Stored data
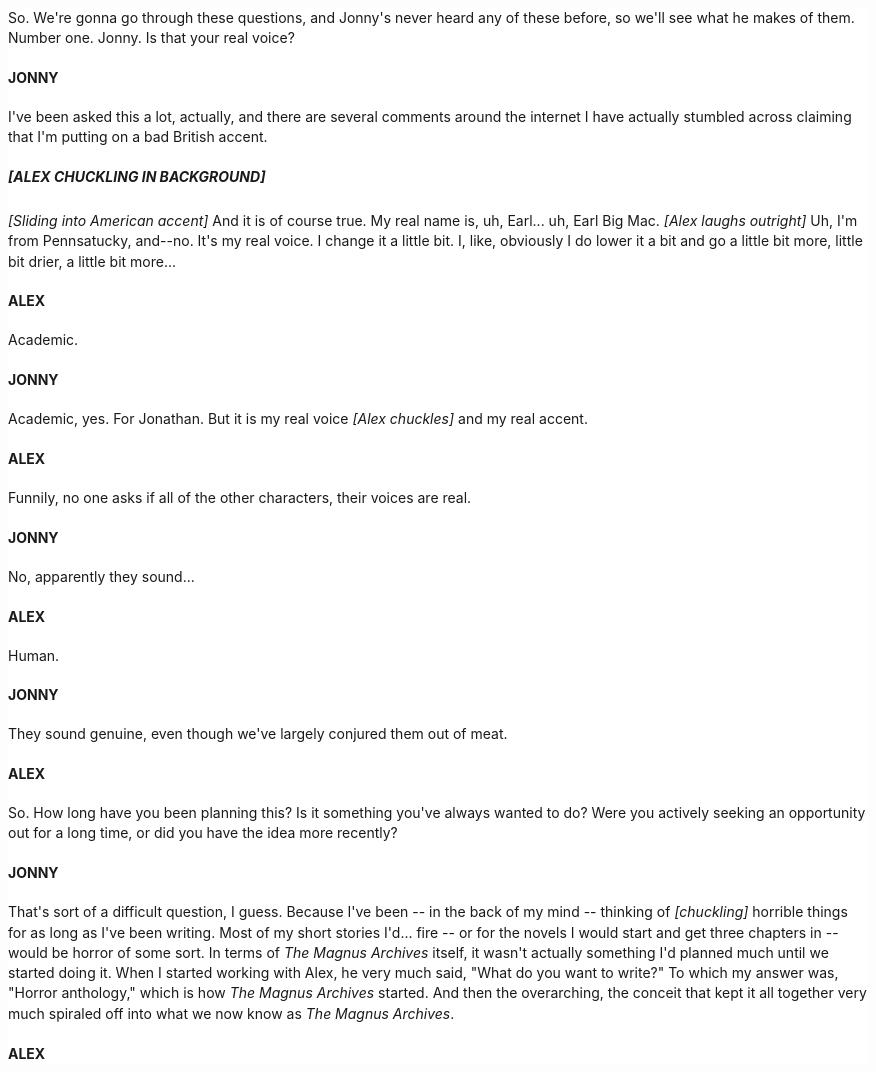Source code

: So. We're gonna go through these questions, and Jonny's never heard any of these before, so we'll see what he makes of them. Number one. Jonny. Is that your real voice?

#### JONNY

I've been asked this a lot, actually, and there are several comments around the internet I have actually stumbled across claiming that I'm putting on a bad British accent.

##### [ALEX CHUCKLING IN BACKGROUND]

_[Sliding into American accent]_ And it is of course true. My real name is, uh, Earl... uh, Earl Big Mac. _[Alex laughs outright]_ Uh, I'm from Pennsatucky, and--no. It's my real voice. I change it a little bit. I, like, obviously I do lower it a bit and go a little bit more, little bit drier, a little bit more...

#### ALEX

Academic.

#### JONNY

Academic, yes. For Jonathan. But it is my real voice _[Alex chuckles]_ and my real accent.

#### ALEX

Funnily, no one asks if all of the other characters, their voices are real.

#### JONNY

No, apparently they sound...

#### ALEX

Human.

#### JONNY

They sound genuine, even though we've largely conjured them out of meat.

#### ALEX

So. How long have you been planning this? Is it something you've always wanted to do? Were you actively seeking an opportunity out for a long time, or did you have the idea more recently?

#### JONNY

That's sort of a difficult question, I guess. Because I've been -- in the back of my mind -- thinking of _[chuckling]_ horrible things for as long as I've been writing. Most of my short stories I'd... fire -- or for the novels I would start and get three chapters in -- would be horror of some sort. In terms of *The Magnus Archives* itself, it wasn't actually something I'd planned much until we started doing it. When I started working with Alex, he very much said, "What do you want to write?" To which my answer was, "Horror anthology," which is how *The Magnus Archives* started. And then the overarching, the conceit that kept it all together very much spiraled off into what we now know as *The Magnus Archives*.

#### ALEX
--
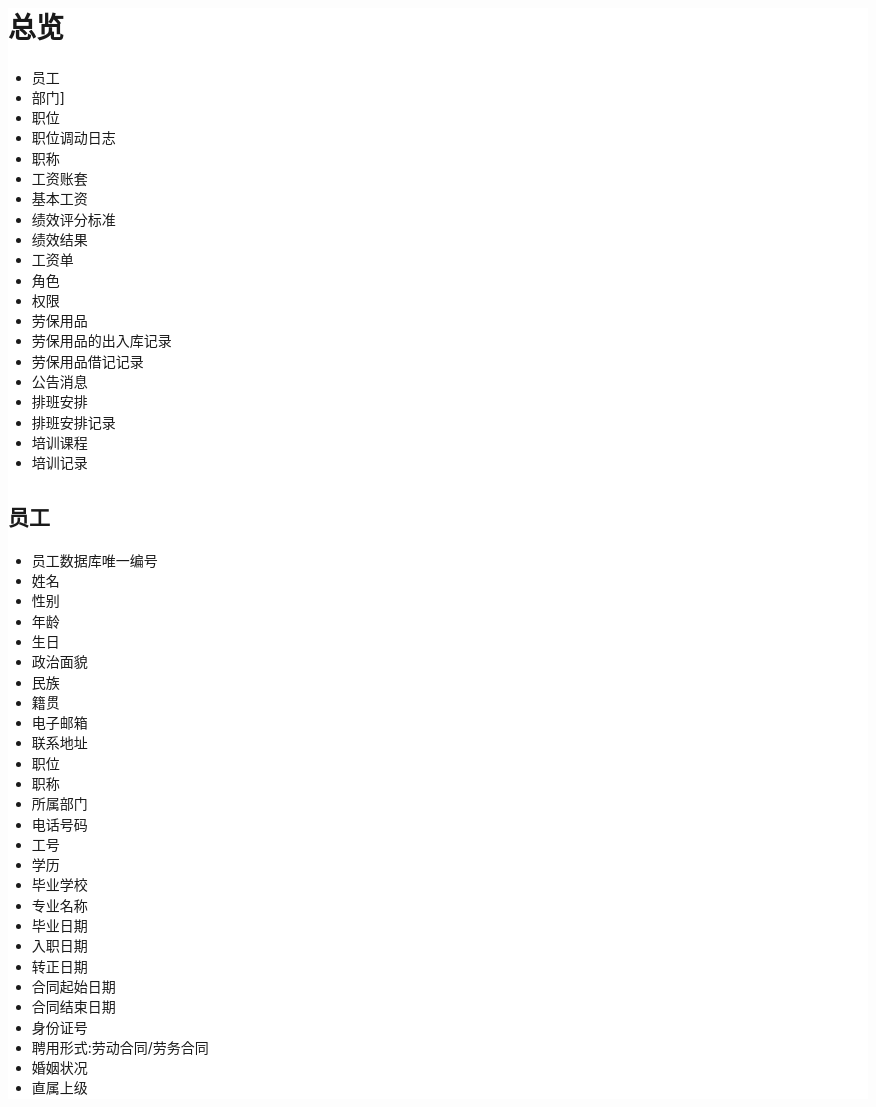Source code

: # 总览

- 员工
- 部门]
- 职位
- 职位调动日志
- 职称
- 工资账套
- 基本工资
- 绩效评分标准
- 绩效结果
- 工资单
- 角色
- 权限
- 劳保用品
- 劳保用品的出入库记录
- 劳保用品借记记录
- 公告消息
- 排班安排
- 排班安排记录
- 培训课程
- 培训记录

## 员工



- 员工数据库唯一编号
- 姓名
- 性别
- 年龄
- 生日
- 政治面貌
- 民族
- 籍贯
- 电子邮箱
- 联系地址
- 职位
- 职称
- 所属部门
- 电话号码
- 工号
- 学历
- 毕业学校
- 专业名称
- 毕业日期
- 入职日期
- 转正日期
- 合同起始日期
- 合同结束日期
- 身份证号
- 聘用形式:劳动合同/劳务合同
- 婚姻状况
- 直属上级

Assigned task: Copy out each line in the preceding records that contains "them".

Completed task:
: So. We're gonna go through these questions, and Jonny's never heard any of these before, so we'll see what he makes of them. Number one. Jonny. Is that your real voice?
They sound genuine, even though we've largely conjured them out of meat.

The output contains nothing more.